When we set on the mission to choose the best compression and audio codec (encoding/decoding) format for our HD system, we needed a solution that will allow you, our user, to choose how great you want your audio to sound, and not be limited by our decision, but only by your selection of equipment and networks.

After analyzing and testing many libraries, formats, and compressions, we have chosen OPUS as our preferred audio codec.
OPUS checks the box on multiple requirements:

  • Audio quality
  • Compression level
  • Supported platforms
  • Robust network conditions handling

Let’s start with quality

The OPUS format supports up to 48KHz Stereo audio with a compression that is barely noticeable for spoken words and music, giving results that are superior to mp3, which is the most common audio compression out there today.


OPUS compresses the data in the most efficient way and reduces the size of the stream to allow seamless HD audio broadcasting even on poor 3G cellular networks.

Supported Platforms

OPUS is supported natively on all major browsers such as Chrome, FireFox, Microsoft Edge and even Safari (starting with Safari 11 that will come out in the coming months).
OPUS doesn’t require any plugins to be installed. Your browser already has all that is needed to use it.
OPUS is also supported by all native iOS and Android implementations of the WebRTC protocol.

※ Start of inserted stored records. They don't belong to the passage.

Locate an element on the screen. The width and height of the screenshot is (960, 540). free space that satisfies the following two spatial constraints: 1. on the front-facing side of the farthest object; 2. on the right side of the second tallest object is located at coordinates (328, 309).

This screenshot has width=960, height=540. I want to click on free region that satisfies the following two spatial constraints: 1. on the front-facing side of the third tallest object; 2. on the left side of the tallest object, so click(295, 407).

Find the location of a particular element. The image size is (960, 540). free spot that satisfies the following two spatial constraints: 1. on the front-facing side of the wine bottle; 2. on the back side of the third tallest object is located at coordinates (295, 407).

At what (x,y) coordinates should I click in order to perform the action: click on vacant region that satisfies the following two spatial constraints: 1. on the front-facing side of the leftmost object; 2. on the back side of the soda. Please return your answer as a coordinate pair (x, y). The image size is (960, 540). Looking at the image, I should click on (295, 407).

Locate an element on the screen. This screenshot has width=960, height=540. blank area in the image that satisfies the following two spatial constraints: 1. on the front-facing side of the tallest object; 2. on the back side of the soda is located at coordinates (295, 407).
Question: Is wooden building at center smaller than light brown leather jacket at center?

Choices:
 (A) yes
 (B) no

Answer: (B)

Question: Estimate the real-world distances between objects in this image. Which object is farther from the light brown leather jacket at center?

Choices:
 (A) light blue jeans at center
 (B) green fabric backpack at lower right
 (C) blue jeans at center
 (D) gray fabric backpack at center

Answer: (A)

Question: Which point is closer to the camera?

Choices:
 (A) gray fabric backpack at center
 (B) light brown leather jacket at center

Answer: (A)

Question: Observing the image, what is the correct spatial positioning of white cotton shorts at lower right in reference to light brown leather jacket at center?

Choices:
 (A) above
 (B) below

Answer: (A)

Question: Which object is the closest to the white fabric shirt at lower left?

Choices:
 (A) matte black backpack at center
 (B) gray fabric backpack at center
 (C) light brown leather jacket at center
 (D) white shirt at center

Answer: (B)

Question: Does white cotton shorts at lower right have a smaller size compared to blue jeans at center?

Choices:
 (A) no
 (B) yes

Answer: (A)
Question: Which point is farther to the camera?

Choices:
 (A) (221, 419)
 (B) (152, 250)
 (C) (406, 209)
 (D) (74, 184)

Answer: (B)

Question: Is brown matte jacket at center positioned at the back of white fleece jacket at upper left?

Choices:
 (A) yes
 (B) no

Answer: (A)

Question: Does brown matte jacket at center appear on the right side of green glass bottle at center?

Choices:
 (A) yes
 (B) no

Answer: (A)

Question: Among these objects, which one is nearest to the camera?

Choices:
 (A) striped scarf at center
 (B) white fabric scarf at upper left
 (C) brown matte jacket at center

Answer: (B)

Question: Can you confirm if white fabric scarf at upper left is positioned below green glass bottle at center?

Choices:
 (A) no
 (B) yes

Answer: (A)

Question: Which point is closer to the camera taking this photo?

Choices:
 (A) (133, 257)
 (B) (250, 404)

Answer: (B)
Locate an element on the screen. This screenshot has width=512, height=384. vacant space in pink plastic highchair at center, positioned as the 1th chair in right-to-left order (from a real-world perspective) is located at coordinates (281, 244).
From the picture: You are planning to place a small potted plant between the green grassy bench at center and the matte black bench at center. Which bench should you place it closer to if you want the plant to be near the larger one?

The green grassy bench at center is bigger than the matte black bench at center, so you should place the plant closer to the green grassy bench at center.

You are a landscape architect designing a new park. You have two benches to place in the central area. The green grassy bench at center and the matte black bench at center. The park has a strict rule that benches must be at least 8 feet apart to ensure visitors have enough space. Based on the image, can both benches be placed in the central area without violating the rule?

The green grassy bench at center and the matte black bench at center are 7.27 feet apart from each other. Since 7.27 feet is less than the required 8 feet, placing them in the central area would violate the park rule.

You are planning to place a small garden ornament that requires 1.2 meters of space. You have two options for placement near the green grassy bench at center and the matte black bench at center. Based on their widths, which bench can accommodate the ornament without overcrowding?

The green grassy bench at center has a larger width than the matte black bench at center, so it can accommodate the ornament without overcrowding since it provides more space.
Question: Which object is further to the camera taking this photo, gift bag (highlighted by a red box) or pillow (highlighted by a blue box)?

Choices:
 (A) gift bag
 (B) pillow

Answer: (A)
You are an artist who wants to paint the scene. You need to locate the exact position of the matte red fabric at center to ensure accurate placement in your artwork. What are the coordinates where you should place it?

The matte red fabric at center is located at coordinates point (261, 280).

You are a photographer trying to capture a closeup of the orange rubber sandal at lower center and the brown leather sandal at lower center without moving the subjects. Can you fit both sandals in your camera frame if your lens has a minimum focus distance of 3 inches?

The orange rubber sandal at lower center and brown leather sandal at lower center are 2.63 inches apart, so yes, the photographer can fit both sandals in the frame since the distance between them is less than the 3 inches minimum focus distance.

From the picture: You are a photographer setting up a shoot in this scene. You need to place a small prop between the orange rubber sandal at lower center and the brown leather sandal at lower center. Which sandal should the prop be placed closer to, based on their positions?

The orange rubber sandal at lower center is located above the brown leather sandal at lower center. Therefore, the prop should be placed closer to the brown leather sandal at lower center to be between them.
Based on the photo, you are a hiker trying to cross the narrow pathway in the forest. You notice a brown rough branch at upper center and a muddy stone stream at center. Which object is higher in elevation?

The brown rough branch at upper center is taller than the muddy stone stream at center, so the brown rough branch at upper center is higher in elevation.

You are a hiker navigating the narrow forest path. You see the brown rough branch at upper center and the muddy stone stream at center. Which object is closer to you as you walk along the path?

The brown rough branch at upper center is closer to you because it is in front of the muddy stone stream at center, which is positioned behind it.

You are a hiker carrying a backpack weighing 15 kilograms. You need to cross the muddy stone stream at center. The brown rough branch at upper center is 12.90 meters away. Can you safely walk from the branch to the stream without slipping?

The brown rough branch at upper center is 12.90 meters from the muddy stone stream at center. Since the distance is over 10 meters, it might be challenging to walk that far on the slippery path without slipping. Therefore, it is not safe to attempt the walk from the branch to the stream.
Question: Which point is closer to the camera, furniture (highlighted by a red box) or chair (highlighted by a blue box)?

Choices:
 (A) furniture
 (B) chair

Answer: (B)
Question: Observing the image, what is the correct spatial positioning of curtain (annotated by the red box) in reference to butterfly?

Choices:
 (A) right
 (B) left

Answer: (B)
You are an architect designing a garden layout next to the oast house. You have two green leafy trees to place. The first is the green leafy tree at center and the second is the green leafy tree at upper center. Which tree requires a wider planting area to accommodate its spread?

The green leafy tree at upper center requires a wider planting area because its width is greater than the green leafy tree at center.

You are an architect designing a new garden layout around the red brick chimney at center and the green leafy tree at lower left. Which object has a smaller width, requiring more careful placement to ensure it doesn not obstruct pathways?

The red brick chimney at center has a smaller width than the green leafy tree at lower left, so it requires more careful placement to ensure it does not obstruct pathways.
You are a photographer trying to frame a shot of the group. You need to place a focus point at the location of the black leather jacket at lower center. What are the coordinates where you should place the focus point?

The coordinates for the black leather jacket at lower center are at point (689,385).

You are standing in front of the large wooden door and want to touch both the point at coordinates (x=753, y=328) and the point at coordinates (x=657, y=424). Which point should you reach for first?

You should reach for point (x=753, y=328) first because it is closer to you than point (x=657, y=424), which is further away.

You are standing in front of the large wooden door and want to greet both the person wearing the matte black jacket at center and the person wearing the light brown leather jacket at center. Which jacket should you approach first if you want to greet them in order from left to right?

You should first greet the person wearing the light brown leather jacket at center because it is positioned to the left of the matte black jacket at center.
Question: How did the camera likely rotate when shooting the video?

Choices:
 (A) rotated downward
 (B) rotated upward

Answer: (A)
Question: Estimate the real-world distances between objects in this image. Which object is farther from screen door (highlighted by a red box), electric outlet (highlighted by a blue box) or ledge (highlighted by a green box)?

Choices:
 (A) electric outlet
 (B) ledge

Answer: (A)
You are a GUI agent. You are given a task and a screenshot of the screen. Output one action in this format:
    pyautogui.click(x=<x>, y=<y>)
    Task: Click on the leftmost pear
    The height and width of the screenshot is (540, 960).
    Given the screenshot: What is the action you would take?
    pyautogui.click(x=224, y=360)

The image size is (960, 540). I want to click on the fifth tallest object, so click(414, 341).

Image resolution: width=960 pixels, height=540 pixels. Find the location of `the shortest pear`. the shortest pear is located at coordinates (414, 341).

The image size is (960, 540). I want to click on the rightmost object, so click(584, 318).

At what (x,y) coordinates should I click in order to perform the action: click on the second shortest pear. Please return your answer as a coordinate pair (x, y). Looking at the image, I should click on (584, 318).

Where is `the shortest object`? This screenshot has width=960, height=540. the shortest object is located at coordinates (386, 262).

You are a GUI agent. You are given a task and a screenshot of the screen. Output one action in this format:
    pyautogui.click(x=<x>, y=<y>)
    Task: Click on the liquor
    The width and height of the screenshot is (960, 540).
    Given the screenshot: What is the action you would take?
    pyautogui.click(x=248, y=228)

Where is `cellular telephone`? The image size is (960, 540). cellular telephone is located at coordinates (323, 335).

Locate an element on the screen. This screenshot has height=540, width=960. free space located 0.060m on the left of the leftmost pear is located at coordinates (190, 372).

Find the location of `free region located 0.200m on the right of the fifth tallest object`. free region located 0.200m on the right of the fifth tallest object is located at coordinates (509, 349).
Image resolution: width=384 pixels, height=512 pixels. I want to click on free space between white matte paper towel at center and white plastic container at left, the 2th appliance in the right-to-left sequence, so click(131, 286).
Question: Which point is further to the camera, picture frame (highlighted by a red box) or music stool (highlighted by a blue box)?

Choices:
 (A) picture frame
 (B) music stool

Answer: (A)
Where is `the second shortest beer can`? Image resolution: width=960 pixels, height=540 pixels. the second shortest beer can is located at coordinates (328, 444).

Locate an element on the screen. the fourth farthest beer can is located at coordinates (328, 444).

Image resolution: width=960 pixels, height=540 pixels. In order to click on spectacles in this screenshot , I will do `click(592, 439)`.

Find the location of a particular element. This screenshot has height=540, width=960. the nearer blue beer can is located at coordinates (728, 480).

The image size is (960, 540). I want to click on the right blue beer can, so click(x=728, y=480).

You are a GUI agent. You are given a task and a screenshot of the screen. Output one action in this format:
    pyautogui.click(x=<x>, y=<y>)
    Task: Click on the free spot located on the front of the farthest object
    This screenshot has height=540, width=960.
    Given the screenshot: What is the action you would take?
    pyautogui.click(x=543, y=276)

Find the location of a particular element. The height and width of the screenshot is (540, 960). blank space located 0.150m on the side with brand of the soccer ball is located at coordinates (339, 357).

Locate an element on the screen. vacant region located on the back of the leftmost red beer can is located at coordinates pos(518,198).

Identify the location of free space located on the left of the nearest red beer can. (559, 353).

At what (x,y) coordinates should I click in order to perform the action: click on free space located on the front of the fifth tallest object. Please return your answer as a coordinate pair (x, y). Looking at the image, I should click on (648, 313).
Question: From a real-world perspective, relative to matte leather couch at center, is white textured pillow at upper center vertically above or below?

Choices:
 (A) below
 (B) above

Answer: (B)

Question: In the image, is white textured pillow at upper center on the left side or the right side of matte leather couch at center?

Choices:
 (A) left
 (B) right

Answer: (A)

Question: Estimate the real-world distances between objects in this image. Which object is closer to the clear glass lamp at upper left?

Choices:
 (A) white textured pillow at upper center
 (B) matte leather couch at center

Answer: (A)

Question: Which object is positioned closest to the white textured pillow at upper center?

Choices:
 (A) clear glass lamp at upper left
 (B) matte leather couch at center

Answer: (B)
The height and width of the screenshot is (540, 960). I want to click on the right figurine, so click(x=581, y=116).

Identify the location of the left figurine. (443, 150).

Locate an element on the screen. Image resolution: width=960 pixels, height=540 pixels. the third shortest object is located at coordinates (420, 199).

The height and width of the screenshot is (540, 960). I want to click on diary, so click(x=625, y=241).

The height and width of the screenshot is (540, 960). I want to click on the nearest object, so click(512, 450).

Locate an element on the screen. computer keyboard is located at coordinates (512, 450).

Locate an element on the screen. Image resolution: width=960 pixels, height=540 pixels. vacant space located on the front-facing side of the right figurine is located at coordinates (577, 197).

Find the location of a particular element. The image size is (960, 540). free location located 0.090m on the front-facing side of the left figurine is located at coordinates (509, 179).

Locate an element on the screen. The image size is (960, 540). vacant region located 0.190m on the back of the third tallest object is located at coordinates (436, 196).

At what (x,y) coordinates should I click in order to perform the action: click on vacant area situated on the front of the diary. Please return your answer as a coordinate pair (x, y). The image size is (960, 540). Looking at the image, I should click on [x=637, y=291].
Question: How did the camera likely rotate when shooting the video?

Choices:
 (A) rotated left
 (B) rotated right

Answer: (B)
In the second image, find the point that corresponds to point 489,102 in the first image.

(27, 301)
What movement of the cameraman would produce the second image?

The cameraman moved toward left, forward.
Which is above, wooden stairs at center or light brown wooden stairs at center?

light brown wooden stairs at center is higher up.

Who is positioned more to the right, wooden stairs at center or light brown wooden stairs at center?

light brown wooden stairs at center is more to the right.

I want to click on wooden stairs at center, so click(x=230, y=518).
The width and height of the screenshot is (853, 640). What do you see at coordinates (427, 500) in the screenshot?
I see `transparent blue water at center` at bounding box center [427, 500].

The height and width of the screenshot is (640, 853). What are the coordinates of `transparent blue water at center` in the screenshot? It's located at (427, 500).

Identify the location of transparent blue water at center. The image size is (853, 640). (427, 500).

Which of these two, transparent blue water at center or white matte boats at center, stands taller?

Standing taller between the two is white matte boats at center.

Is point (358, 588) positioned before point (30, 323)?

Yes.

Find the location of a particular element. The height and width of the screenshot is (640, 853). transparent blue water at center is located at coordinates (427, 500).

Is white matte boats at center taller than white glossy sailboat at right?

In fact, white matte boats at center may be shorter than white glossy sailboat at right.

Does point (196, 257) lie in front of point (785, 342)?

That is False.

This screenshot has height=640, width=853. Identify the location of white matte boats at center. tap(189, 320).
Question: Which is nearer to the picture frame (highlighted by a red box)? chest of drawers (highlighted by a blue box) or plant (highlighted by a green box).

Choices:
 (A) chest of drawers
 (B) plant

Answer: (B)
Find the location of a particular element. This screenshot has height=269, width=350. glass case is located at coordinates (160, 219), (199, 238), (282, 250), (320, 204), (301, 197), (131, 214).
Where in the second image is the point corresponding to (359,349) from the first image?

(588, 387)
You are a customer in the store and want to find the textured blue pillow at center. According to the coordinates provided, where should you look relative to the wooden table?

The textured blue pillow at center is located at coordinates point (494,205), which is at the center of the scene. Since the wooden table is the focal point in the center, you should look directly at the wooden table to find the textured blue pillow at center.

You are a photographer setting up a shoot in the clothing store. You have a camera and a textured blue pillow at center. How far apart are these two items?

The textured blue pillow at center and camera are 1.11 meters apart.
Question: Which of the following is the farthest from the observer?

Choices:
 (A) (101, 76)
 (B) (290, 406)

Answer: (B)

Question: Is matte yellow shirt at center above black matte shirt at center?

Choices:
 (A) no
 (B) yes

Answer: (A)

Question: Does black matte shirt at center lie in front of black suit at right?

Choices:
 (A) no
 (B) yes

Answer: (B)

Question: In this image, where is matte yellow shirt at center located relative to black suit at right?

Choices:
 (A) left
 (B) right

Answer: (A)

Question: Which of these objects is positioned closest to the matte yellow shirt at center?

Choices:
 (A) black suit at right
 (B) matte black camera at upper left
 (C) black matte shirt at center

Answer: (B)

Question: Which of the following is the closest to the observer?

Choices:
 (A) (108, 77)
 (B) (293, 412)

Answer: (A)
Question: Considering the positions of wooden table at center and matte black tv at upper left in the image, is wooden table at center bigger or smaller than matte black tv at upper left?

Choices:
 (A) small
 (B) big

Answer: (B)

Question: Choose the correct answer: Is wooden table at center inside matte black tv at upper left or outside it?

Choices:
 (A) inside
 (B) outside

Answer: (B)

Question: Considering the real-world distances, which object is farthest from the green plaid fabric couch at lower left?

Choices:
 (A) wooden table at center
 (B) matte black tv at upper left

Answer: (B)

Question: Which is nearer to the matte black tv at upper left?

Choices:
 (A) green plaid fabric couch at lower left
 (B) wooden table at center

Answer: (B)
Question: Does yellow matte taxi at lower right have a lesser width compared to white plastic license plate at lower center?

Robust network conditions handling

In addition, not only that OPUS can compress up to 48KHz of stereo audio in real-time, but it can also dynamically adapt to the quality of your network condition at each given moment, and if your cellular network is acting up, or your Wi-Fi bandwidth is down because your family is streaming three different Sponge Bob episodes on three different iPads on your home network at the same time, while you are broadcasting your ZCast, it will automatically increase the compression and reduce the network footprint of your content! So whether you are broadcasting from your car while driving, or from your basement, once you hit a bad network situation, your broadcast will continue with the best-possible quality that your current network allows for!


We are excited for this release of ZCast and we are sure that it will allow you to start creating high-quality content while interviewing your guest speakers and be able to control the quality of your content like you couldn’t do it before.